MIPS CPU takes the wheel in Mobileye’s autonomous car SoC

Article By : Julien Happich

The I6500 is designed to provide a highly scalable solution that can coherently implement optimised configurations of CPU cores within a cluster.

Mobileye is adopting Imagination's MIPS Warrior I-class I6500 CPU for its yet to come EyeQ 5 SoC for fully autonomous driving (FAD) vehicles.

A 64-bit multi-threaded, multi-core, multi-cluster design, the I6500 has been designed to provide a highly scalable solution which can coherently implement optimised configurations of CPU cores within a cluster (Heterogeneous Inside) as well as a variety of configurations of CPU clusters and GPU or accelerator clusters on a chip depending on the requirements of the system (Heterogeneous Outside).
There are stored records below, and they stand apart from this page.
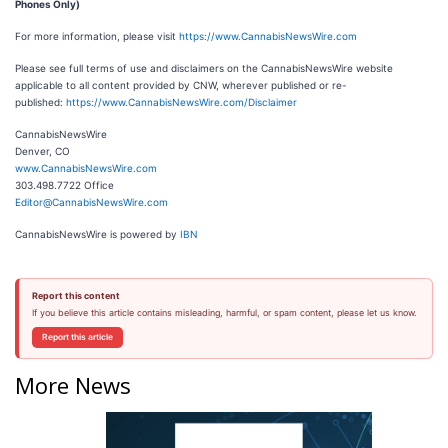
Phones Only)
For more information, please visit
https://www.CannabisNewsWire.com
Please see full terms of use and disclaimers on the CannabisNewsWire website
applicable to all content provided by CNW, wherever published or re-
published:
https://www.CannabisNewsWire.com/Disclaimer
CannabisNewsWire
Denver, CO
www.CannabisNewsWire.com
303.498.7722 Office
Editor@CannabisNewsWire.com
CannabisNewsWire is powered by
IBN
Report this content
If you believe this article contains misleading, harmful, or spam content, please let us know.
Report this article
More News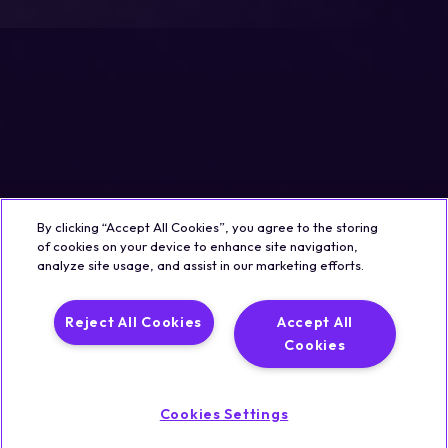
By clicking “Accept All Cookies”, you agree to the storing
of cookies on your device to enhance site navigation,
analyze site usage, and assist in our marketing efforts.
Reject All Cookies
Accept All
Cookies
Cookies Settings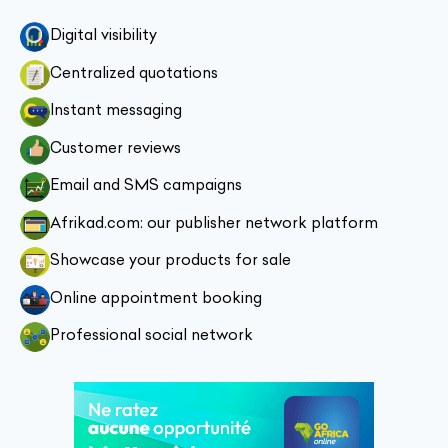
Digital visibility
Centralized quotations
Instant messaging
Customer reviews
Email and SMS campaigns
Afrikad.com: our publisher network platform
Showcase your products for sale
Online appointment booking
Professional social network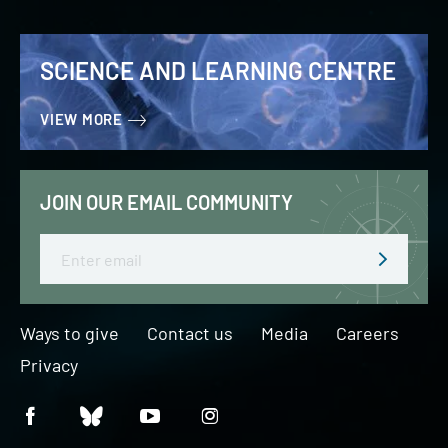
SCIENCE AND LEARNING CENTRE
VIEW MORE
JOIN OUR EMAIL COMMUNITY
Email
Ways to give
Contact us
Media
Careers
Privacy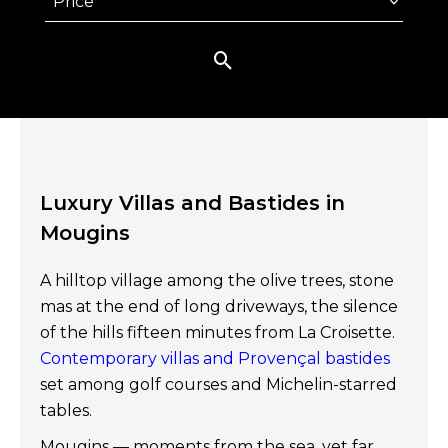
Price
Luxury Villas and Bastides in
Mougins
A hilltop village among the olive trees, stone
mas at the end of long driveways, the silence
of the hills fifteen minutes from La Croisette.
Contemporary villas and Provençal bastides
set among golf courses and Michelin-starred
tables.
Mougins — moments from the sea, yet far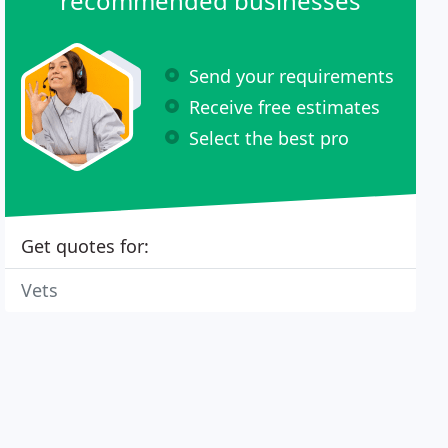
recommended businesses
Send your requirements
Receive free estimates
Select the best pro
Get quotes for:
Vets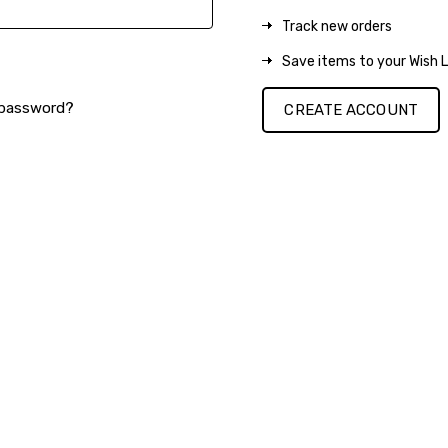
Track new orders
Save items to your Wish L
 password?
CREATE ACCOUNT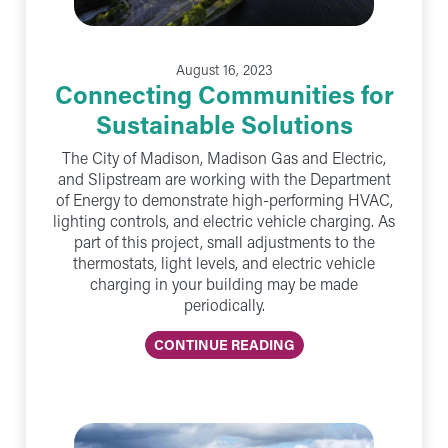
August 16, 2023
Connecting Communities for
Sustainable Solutions
The City of Madison, Madison Gas and Electric,
and Slipstream are working with the Department
of Energy to demonstrate high-performing HVAC,
lighting controls, and electric vehicle charging. As
part of this project, small adjustments to the
thermostats, light levels, and electric vehicle
charging in your building may be made
periodically.
CONTINUE READING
In a single cluster, designers can optimise power consumption with the ability to configure each CPU with different combinations of threads, different cache sizes, different frequencies and even different voltage levels. Then, the latest MIPS Coherence Manager with an AMBA ACE interface to popular ACE coherent fabric solutions such as those from Arteris and Netspeed lets designers mix on a chip configurations of processing clusters–including PowerVR GPUs or other accelerators–for high system efficiency.

[Imagination MIPS block]
__Figure 1:__ *ACE Coherent Fabric (Source: Imagination Technologies)*

Based on a superscalar dual issue design implemented across generations of MIPS CPUs, Simultaneous Multi-threading (SMT) enables the execution of multiple instructions from multiple threads every clock cycle, providing higher utilisation and CPU efficiency.

Real time hardware virtualisation (VZ) allows designers to save costs by safely and securely consolidating multiple CPU cores with a single core, saving power where multiple cores are required, and dynamically and deterministically allocating CPU bandwidth per application. The combination of SMT with VZ in the I6500 offers “zero context switching” for applications requiring real-time response. This feature, alongside the provision of scratchpad memory, makes the I6500 suitable for applications which require deterministic code execution.

The I6500 CPU will be at the heart of heterogeneous coherent processing clusters in Mobileye’s next-generation EyeQ 5 SoC, which is designed to act as the central computer performing sensor fusion for FAD vehicles starting in 2020, Imagination stated as it announced the new CPU.

The EyeQ 5 will feature eight multi-threaded MIPS CPU cores coherently coupled with 18 cores of Mobileye’s Vision Processors (VPs). The VPs provide exceptional computing power within extremely low power budgets by combining Mobileye’s broad range of algorithms for mono/multi-camera driver assistance/autonomous systems, supported by its special vision accelerators and Imagination’s MIPS CPUs for ultra-efficient, real-time processing and control.

According to Elchanan Rushinek, SVP engineering at Mobileye, the new multi-threaded MIPS CPUs helped the start-up achieve over six-fold performance increases with each successive generation of EyeQ SoCs.